We had been several days without bread and were subsisting upon a half bushel of Indian meal which had been given me by a Dutch farmer I did not know, who said he had heard of our situation and would take no pay.

I felt gratitude and thanked the honest Stranger for his present. Our repast for dinner was a small piece of salt pork with the Indian meal friend in hog's fat, of which we made a dainty feast.

Our stock of meal had been expended five days and the Soldiers not being about, our little Sally immediately went into the Nursery, and picking up a piece of dirty bread which had been trod under their feet came running up to me, wiping it with her frock, and with joy sparkling in her eyes presented it to me crying out, 'Do eat it, Mamma. 'Tis good. 'Tis charming good bread. Indeed it is. I have tasted it.'

This was too much. I reeled to a chair, and told the child I was sick and could not eat it.

The next day Doctor Bond (a favourite and one of General Washington's family) came to a house, and passing me suddenly went into the back room and taking from under his coat a loaf of bread, he gave it to the children and before I could thank him he ran past me with his handkerchief and hat before his face.

My situation was now become unsupportable. I sent to Mr. Joseph B____ on the hill, and requested him to accompany me to Morristown.

During our ride he did not say much. He sometime's attempted to speak, but seemed choked. Indeed, his behaviour ever since my dear husband's absence has been friendly and more like a brother's sympathy than a stranger's.

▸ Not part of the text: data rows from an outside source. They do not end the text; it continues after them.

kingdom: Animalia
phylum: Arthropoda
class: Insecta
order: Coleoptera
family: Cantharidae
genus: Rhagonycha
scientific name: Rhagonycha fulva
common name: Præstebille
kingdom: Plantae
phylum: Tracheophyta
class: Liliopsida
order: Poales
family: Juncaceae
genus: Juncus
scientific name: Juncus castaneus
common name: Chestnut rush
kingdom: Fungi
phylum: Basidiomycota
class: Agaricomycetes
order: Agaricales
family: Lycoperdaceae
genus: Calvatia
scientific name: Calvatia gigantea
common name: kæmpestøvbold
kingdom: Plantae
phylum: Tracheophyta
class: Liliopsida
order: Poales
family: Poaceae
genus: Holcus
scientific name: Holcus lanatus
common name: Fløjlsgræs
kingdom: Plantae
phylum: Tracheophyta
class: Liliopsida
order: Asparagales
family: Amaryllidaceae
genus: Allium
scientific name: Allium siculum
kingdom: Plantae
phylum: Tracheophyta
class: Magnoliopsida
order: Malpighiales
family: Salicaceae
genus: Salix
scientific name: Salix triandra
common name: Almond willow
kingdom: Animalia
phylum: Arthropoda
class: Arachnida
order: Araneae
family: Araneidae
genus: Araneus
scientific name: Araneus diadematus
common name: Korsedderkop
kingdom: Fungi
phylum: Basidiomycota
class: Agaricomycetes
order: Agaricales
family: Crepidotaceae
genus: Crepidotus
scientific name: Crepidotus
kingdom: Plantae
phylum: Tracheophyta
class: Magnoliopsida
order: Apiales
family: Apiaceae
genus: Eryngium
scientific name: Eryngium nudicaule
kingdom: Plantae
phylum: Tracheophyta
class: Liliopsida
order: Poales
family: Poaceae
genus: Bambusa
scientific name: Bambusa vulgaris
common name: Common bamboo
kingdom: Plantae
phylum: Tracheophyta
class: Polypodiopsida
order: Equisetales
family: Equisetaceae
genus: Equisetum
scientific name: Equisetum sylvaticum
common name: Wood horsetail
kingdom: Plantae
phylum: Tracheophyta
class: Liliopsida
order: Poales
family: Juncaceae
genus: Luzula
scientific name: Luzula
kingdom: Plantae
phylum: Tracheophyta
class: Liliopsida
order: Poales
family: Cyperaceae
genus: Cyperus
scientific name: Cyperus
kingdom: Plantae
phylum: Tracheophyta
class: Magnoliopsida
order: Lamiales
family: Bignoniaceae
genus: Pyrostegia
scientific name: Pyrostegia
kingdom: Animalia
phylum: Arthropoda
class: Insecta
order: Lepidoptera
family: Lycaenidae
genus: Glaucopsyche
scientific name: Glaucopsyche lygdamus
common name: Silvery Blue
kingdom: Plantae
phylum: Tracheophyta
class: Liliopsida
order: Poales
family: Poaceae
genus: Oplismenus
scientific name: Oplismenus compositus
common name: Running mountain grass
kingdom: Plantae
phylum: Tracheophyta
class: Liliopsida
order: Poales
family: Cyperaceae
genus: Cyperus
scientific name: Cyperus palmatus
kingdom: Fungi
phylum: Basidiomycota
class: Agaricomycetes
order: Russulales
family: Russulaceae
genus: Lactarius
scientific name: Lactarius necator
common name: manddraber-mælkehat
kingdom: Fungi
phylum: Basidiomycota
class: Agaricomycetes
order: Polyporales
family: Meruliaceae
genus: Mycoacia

When we came to Sister Makie's, I was introduced to General Sinclair (who was formerly a British Officer) and told him my request was to obtain General Washington's protection in writing for myself and helpless children from further insult from his Army.

He seemed much affected and assured me he would immediately wait on the General and state my case to him.

After staying in General Washington's quarters about an hour, he returned and sent into the room for Mrs. Makie and told her (with tears running down his cheeks) that he could not see me, as he had represented my situation and request to the General with the fullest confidence of Success, but had the mortification of a refusal, 'unless Mr. CORTLANDT would return from the British lines and on no other condition.'

A few days after, Doctor Bond came here and with a faltering voice told me he was sent by General Washington to inform me that it was his positive orders that our house should be taken as an Hospital to innoculate his Army with the smallpox, and if I chose he would innoculate my family at the same time.

I thanked him.

He saw my agitation and shed tears, and promised to use his influence with the General to obtain the only favour I had now to ask of him; which was, to go to my husband with my children, servants, and such effects as I could take with me, as I was now reduced to the lowest distress and did not choose to become a burden to Strangers.



Vernon-Jackson, H. O. H., "A Loyalist's Wife: Letters of Mrs. Philip Van Cortlandt December 1776 to February 1777", History Today Magazine, Volume XIV, no. 8, Pages 574-580.